A few things to check:

• Is the security group attached to the Neptune instance allowing traffic from the subnets that are configured for the Lambda function? The default inbound rule for the security group attached to Neptune is to only allow traffic from the IP address from which it was provisioned.

• The NeptuneFullAccess built-in IAM policy is for control plane actions, not for data plane operations. You'll need to create an IAM policy using the policy document defined here [1] and attach that policy to which ever Lambda execution role you are using. Then, you need to use that role to sign the request being made to Neptune. The Python request library does not do SigV4 signing, so you'll need to follow a procedure similar to what is laid out here [2].

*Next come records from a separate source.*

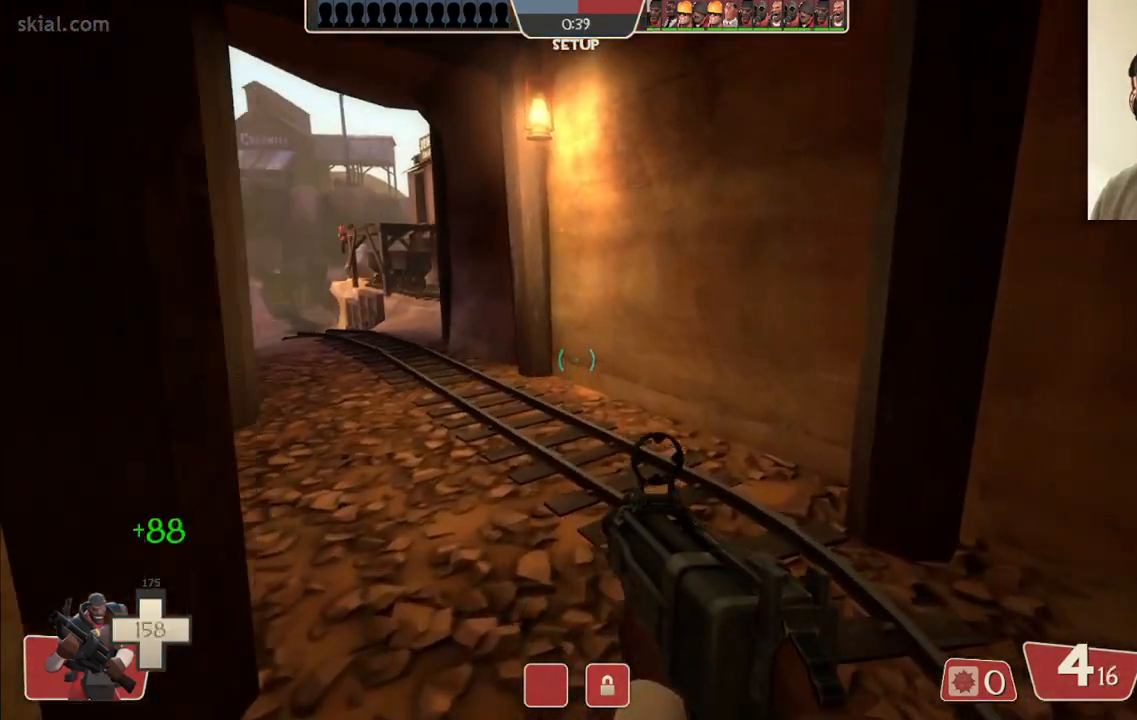
{"buttons": [], "left_stick": "up", "right_stick": "center", "events": [[100, "right_stick", "center"], [367, "SQUARE", "down"], [483, "SQUARE", "up"]]}
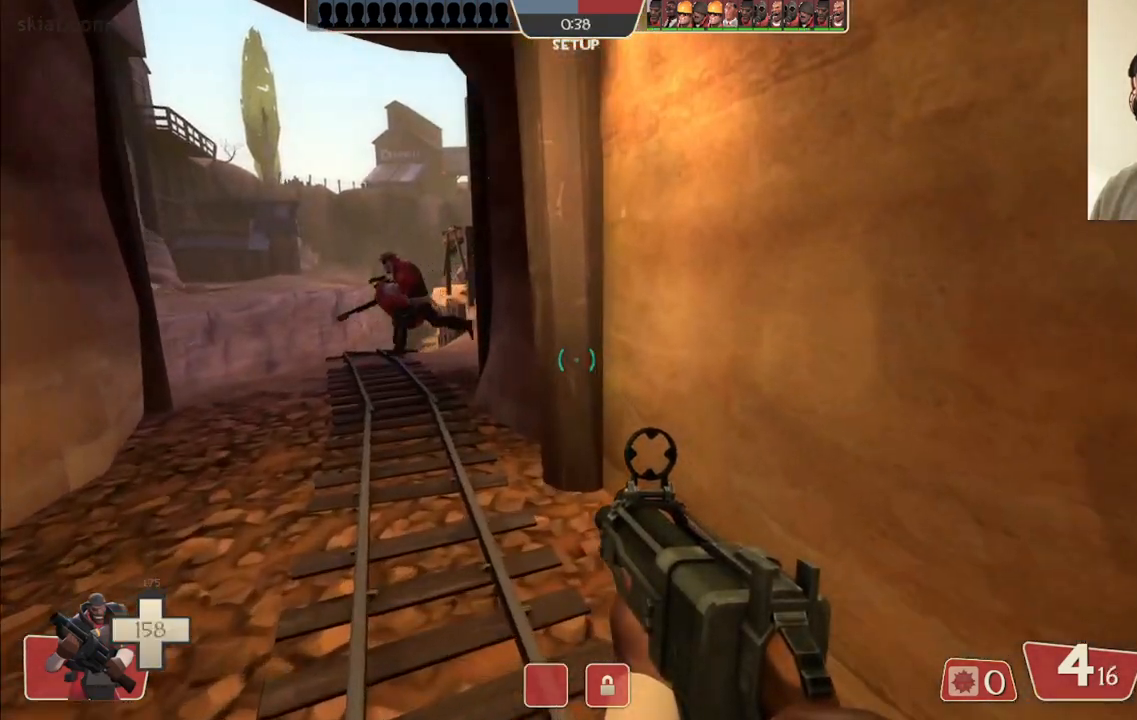
{"buttons": [], "left_stick": "up", "right_stick": "center", "events": []}
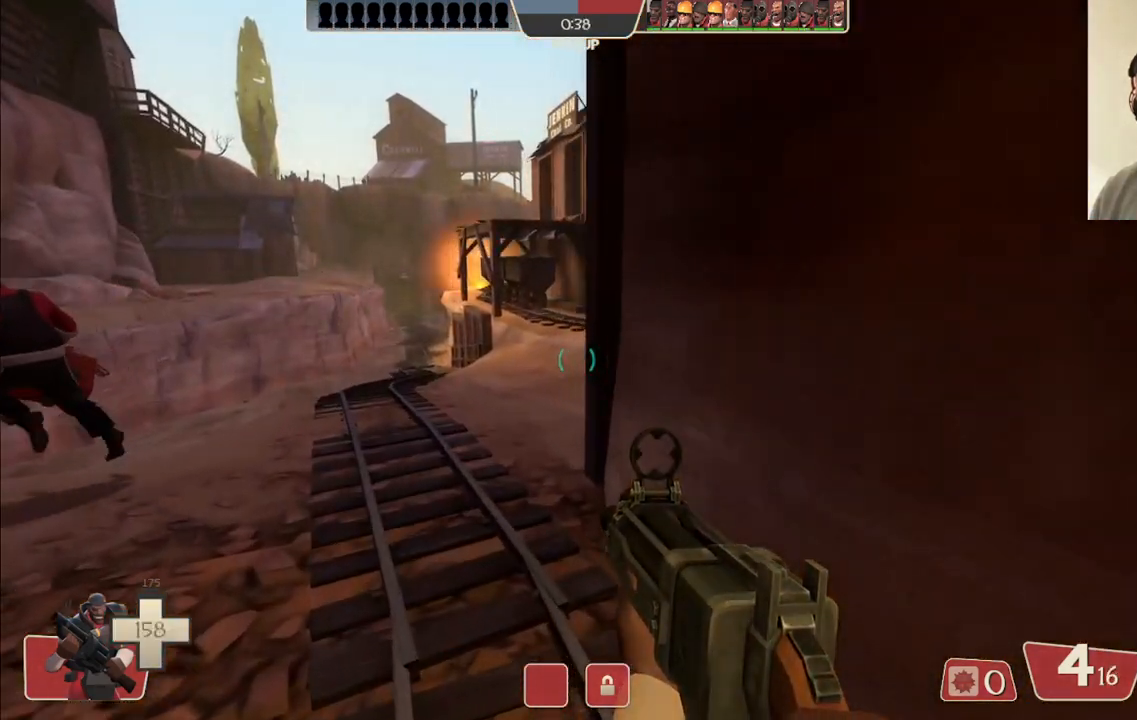
{"buttons": [], "left_stick": "up-right", "right_stick": "center", "events": [[317, "right_stick", "left"], [450, "left_stick", "up-right"], [450, "right_stick", "center"]]}
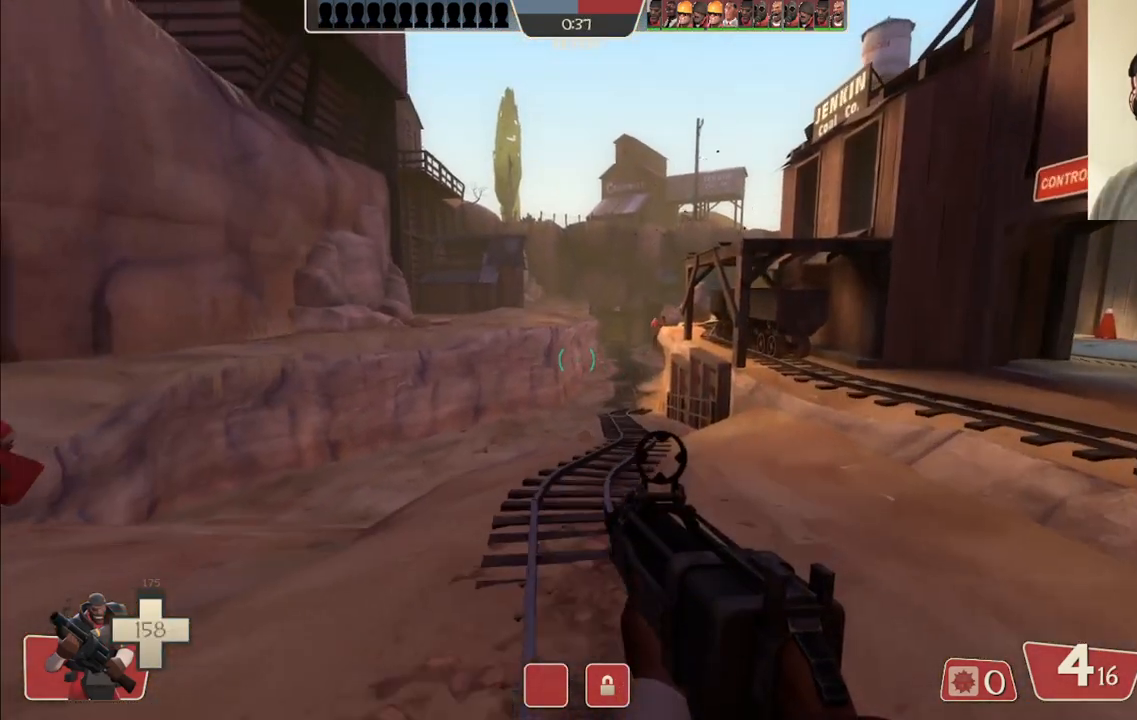
{"buttons": [], "left_stick": "up-right", "right_stick": "right", "events": [[383, "right_stick", "right"]]}
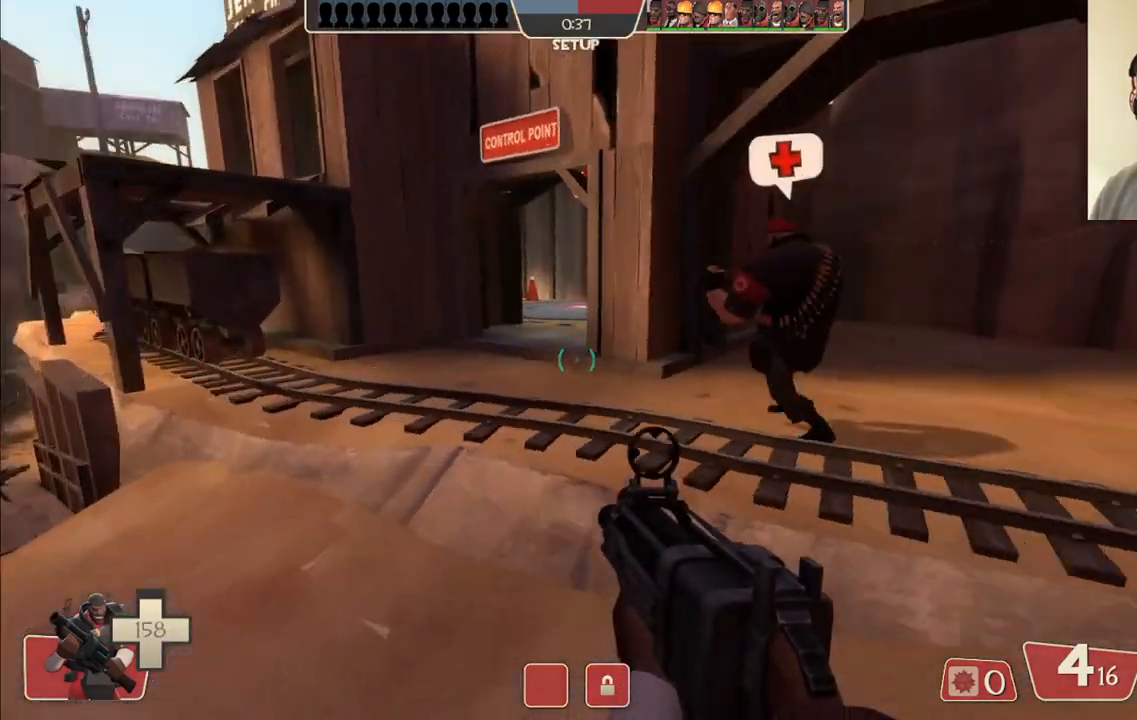
{"buttons": [], "left_stick": "up-left", "right_stick": "center", "events": [[17, "left_stick", "up"], [50, "right_stick", "center"], [217, "left_stick", "up-left"]]}
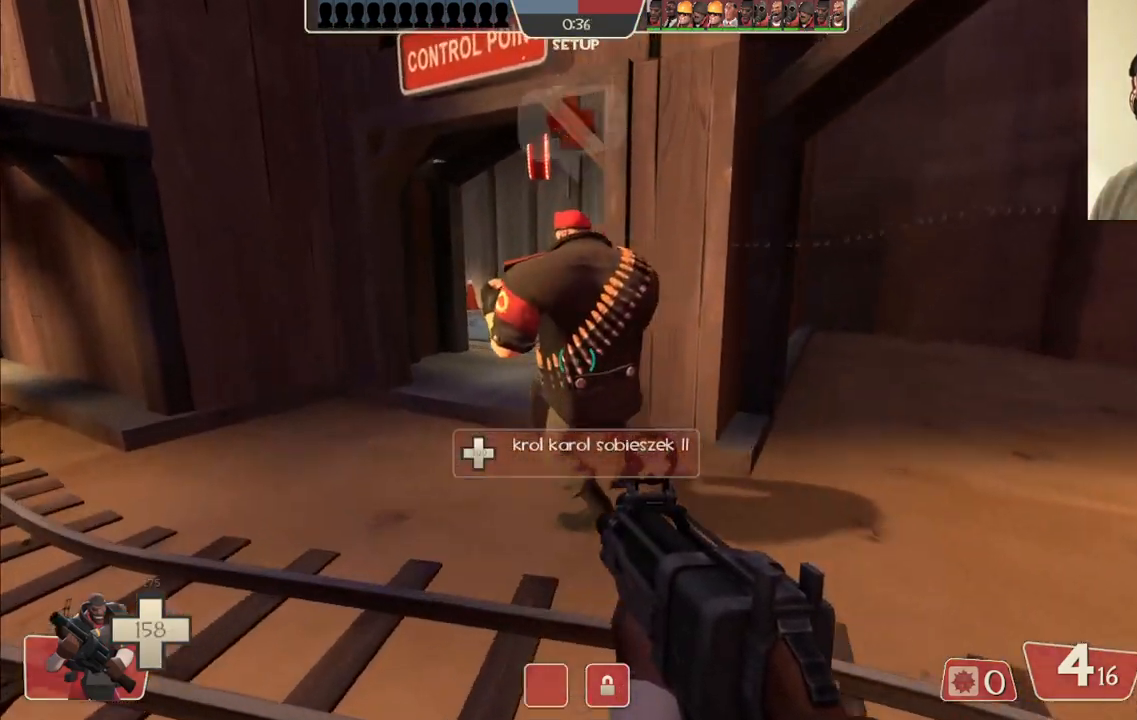
{"buttons": [], "left_stick": "up", "right_stick": "center", "events": [[450, "left_stick", "up"]]}
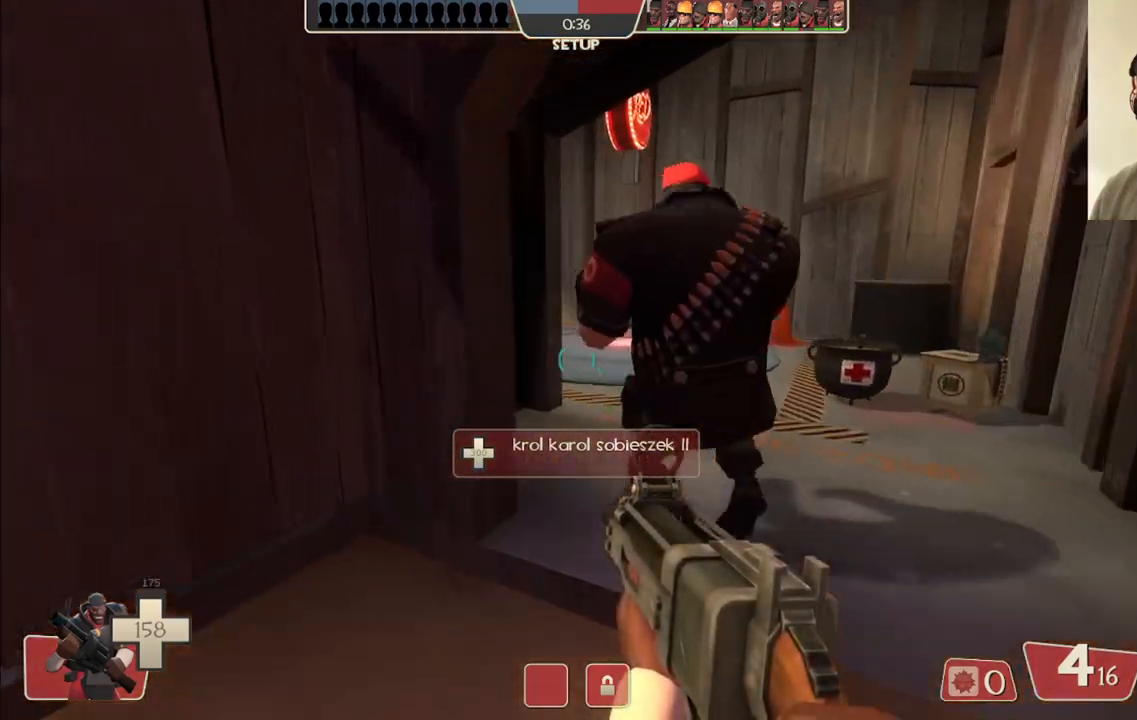
{"buttons": [], "left_stick": "up-right", "right_stick": "center", "events": [[83, "left_stick", "up-right"]]}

• If you really want to simplify all of this, we've published a Python library that helps with managing connections, IAM auth, and sending queries to Neptune. You can find it here [3].

[1] https://docs.aws.amazon.com/neptune/latest/userguide/iam-auth.html

[2] https://docs.aws.amazon.com/neptune/latest/userguide/iam-auth-connecting-python.html

[3] https://github.com/awslabs/amazon-neptune-tools/tree/master/neptune-python-utils

Answer 2

Thanks to the help of the Neptune team (an amazing response! they called me to discuss this), I was able to figure this out.

First, the Connection refused error disappeared once I redid the setup with a fresh Neptune cluster and the Use existing option for the security group, as well as a brand new Lambda added to the Neptune cluster's VPC. Apparently, redoing VPC configuration on a Lambda sometimes leaves orphaned network interfaces that are hard to delete. So, do the VPC config on a Lambda only once!

Second, the runtime error that started showing up after that is due to a bug in the Python code provided by AWS here: https://docs.aws.amazon.com/neptune/latest/userguide/iam-auth-connecting-python.html

Namely, the make_signed_request function in that script doesn't return a value. It should return r.text or, better yet, json.loads(r.text). Then, everything works just fine.

Answer 3

From your error message:

Task timed out after 3.00 seconds

You have to increase your lambda execution timeout, as your current setup of 3 seconds is not enough for it successful competition:

The amount of time that Lambda allows a function to run before stopping it. The default is 3 seconds. The maximum allowed value is 900 seconds.

If your function runs more than the set timeout, lambda service is going to terminate it due to running more than the given timeout threshold.

As a side note:

Since you use lambda in a vpc, you have to remember that lambda functions do not have public IPs nor internet access. You may not be able to connect to your db even if you increase the function timeout. This can be overcome if you run your lambda function in private subnet and have NAT gateway or NAT instance correctly setup.